Review - Best Before Death





Premiering last night at Edinburgh International Film Festival, Susan Omand watched Paul Duane's documentary about artist Bill Drummond, Best Before Death...



Bill Drummond is an artistic genius. In my opinion anyway, but I realise that his work is probably a bit of an acquired taste and this documentary will give you the chance to acquire it or, like me, to strengthen your belief in his artistic geniusness.



I can hear some voices saying “Who is Bill Drummond? What has he done that I might have heard of?” To answer that I give you three initials – K. L. F. Yes, he was one the brains, along with Jimmy Cauty, behind one of the best, most innovative, and most controversial, bands of the 1990s, throwing dead sheep around the BRIT awards audience, getting Tammy Wynette to sing in an ice-cream van and burning a million quid on a beach in the Western Isles of Scotland. Yes, THAT Bill Drummond. But he wasn’t always (some would say “ever”) a musician. He was in the music business for the artistry of the experience, pushing the boundaries of the establishment just to get a reaction and asking “what if” then going to find out.



And that’s pretty much what he’s still doing. His current big project is… well, I’ll let the words that appear on screen near the start of the documentary fill you in.



“Bill Drummond is an artist on a twelve-year world tour, called The 25 Paintings (2014-2025). He will spend two weeks in each country on the world tour, performing self-imposed ‘tasks.’”

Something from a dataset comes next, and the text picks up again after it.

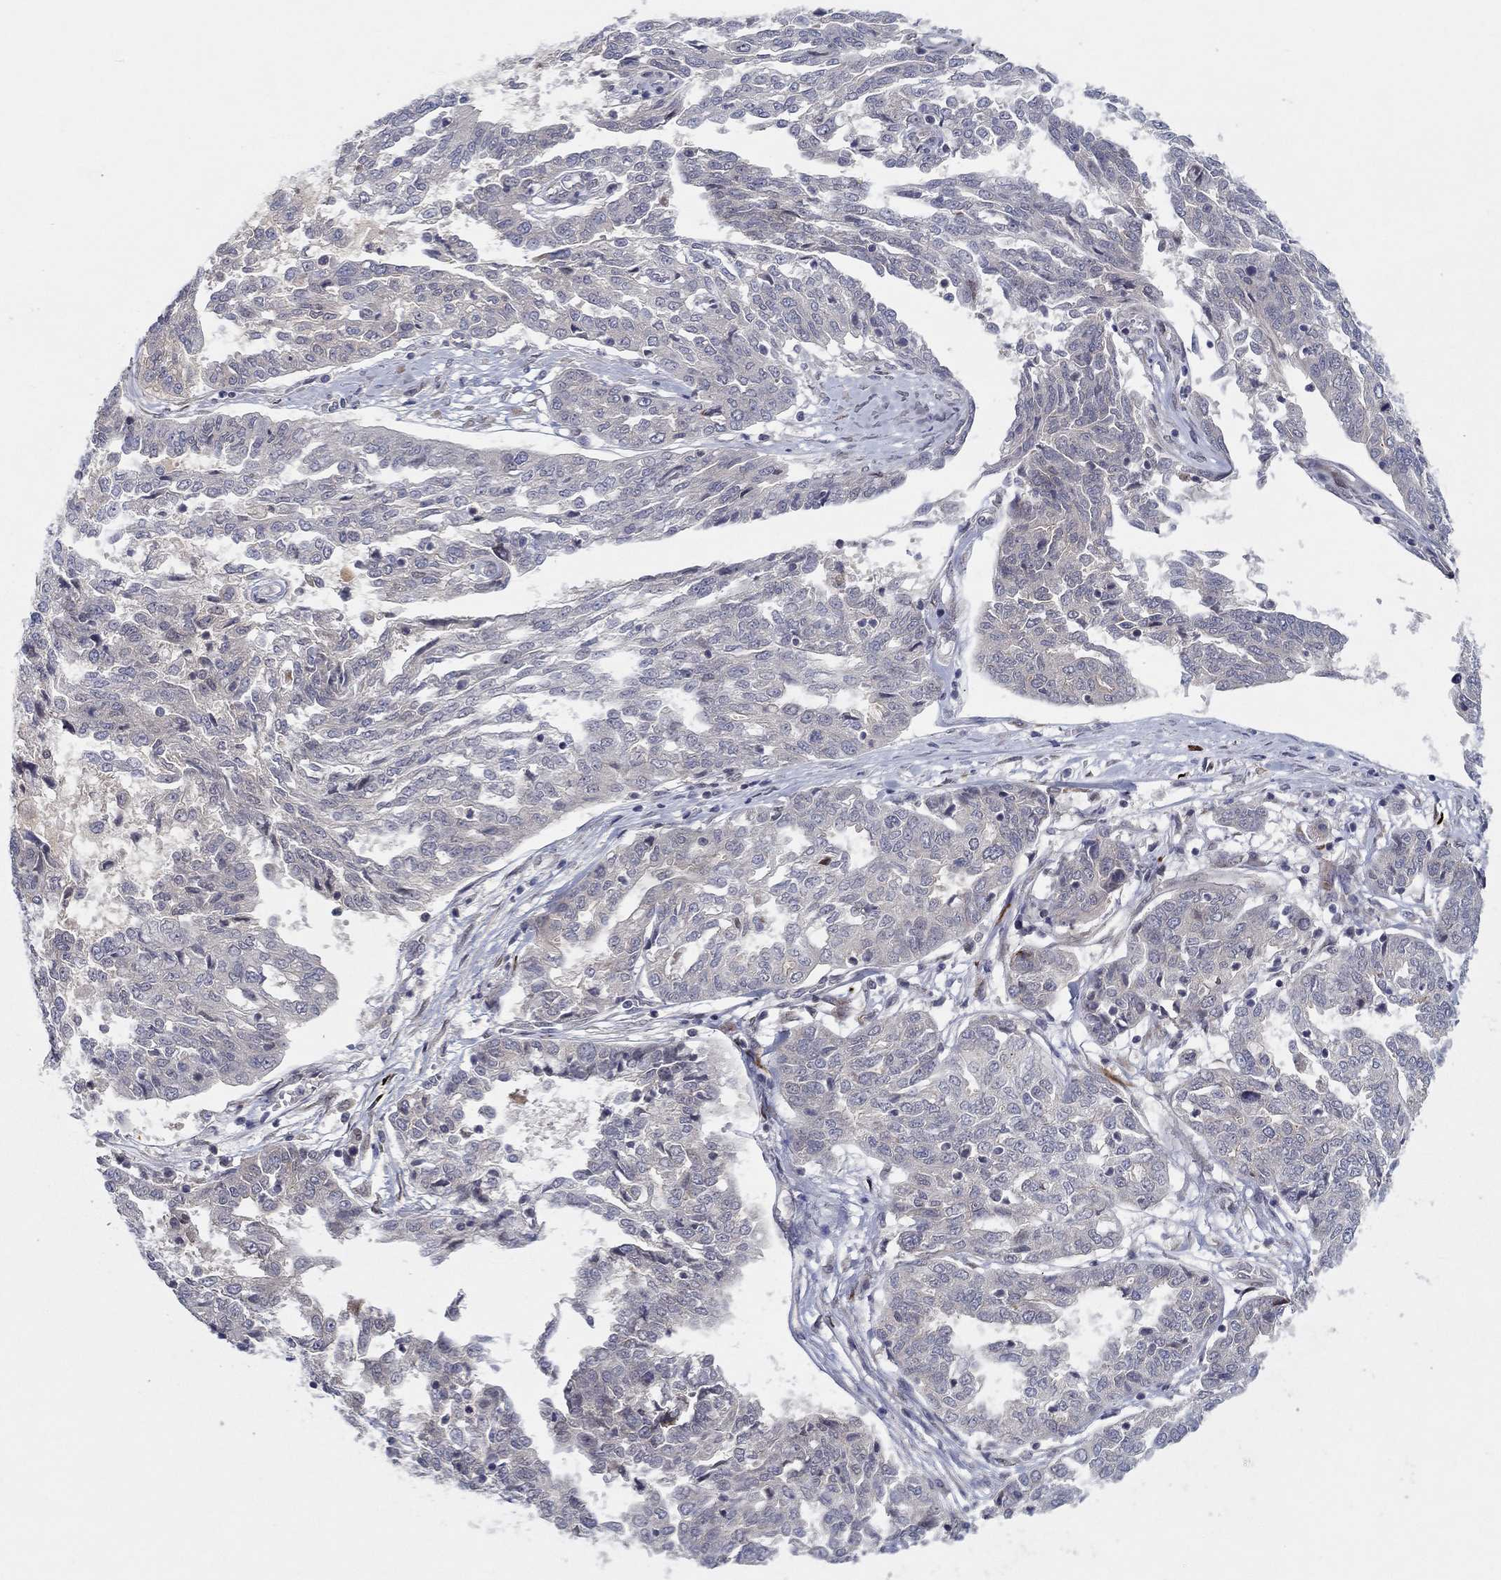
{"staining": {"intensity": "negative", "quantity": "none", "location": "none"}, "tissue": "ovarian cancer", "cell_type": "Tumor cells", "image_type": "cancer", "snomed": [{"axis": "morphology", "description": "Cystadenocarcinoma, serous, NOS"}, {"axis": "topography", "description": "Ovary"}], "caption": "An image of ovarian serous cystadenocarcinoma stained for a protein shows no brown staining in tumor cells.", "gene": "CETN3", "patient": {"sex": "female", "age": 67}}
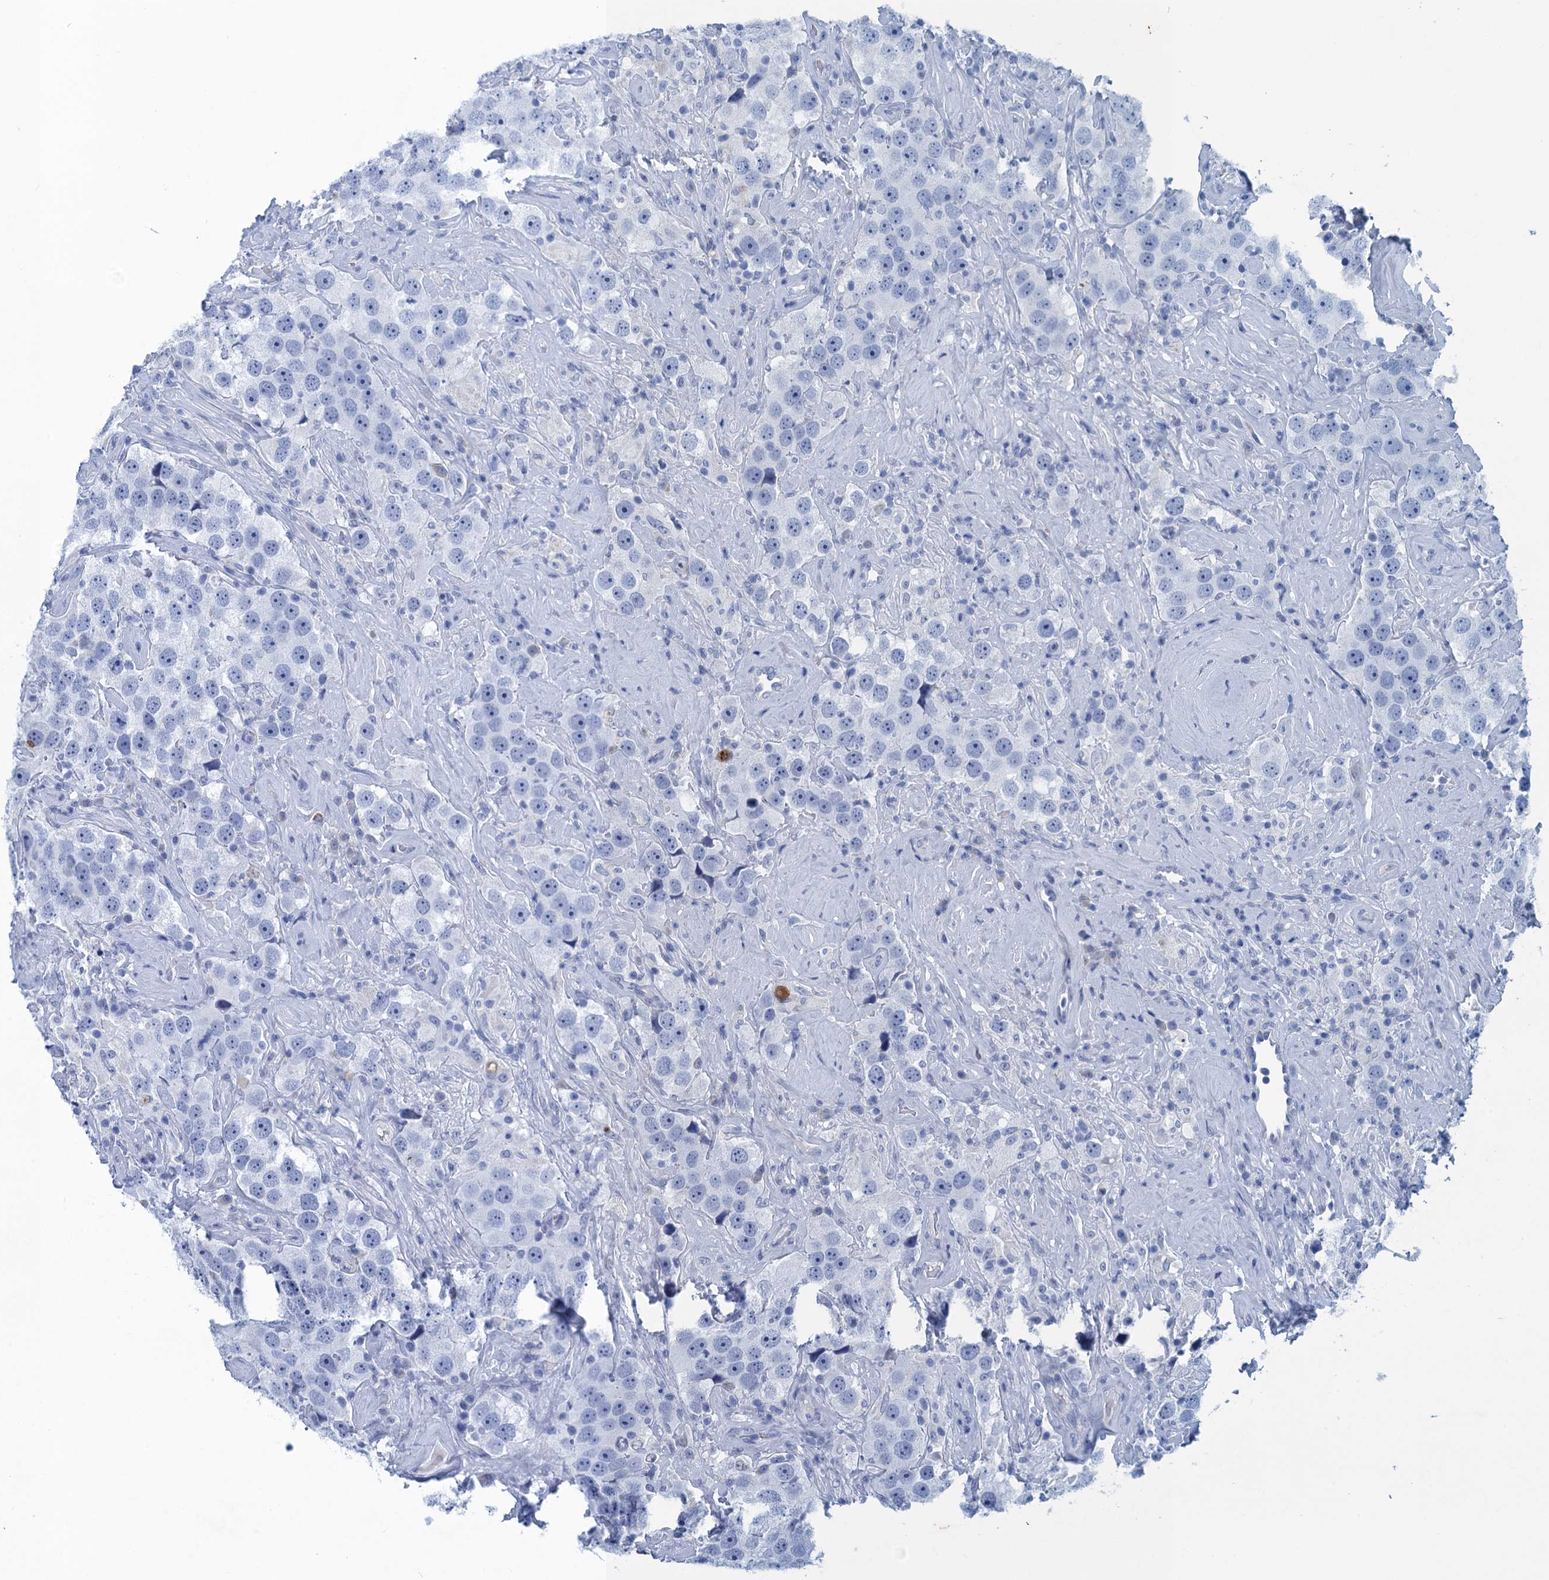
{"staining": {"intensity": "negative", "quantity": "none", "location": "none"}, "tissue": "testis cancer", "cell_type": "Tumor cells", "image_type": "cancer", "snomed": [{"axis": "morphology", "description": "Seminoma, NOS"}, {"axis": "topography", "description": "Testis"}], "caption": "DAB immunohistochemical staining of human testis seminoma displays no significant positivity in tumor cells.", "gene": "SCEL", "patient": {"sex": "male", "age": 49}}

See? Genius! Or completely bampot crazy, one of the two, but I just adore this idea. The “25 Paintings” are basically hand painted words on sign boards stating what each of his tasks is and he displays each one as he spends two weeks a year, from 2014 to a planned end in 2025, performing those tasks on the streets of twelve different cities around the world that he has a special connection with, while being photographed by artist Tracey Moberley who is accompanying him on his trips. Each task is pretty mundane on the surface – like Bake a Cake, Make a Bed, Shine Shoes, Make Soup but each time he does each one, and in each new place, it’s a whole different experience.



We get to see this contrast perfectly in the two places on the tour covered by the documentary, Kolkata in India and Lexington in North Carolina. Some tasks work better than others in different places; his shoeshine task in Lexington led to a heavy discussion about slavery whereas in Kolkata the same task made him feel so uncomfortable he couldn’t do it for long at all. But this is what it’s all about – the reaction, both his and his “audience.”



You can see him getting frustrated sometimes at some people’s insistence on him explaining what he’s doing – like the Bake a Cake task. He bakes six cakes somewhere in the city and that point becomes the centre-point of the Cake Circle. To construct the rest of the circle he then draws the circle on a map and chooses six places on the circumference to deliver the cakes to, randomly knocking on someone’s door and saying “I baked you a cake, here it is” and walks away without any explanation. Brilliant! But flawed as an idea because he feels that it then spoils it to have to explain himself. As he says at one point, “Why, Where, What and When are the four handmaidens of Satan.”



You can also see him getting frustrated with the documentary crew as the spontaneity of other tasks is lost because they need him to do something again or go a different way. And, sometimes, you can see him get frustrated at himself as a 60-something year old man who can’t quite do what he used to. And I think this frustration will only get worse as time goes on; he will be 72, the age his father was when he died, when the tour is complete. But it’s all part of the art.



The main part of the art that shines through in Paul Duane’s film though is Bill’s interaction with the people of the cities he has chosen. Even though he says he still “doesn’t like getting permission” to do things, gone is the cynical, observational “fuck you all” attitude of his KLF persona and, instead, there is almost a warmth and an enjoyment of the engagement with others. Especially with his time in Lexington, there was a feeling of family as he got welcomed into the neighbourhood and people stopped to chat, ask about his work and interact and take part in some of the tasks.



I loved this documentary, Bill Drummond’s incredible creativity and his willingness to do whatever it takes for his art. It has engaged and inspired me as an artist in a similar way to the documentary For No Good Reason, that I watched a few years ago, about Ralph Steadman. They are very similar people in some ways, always out to try something new, to provoke and proact, to create for the sake of creation and damn what the establishment thinks. And that really is genius.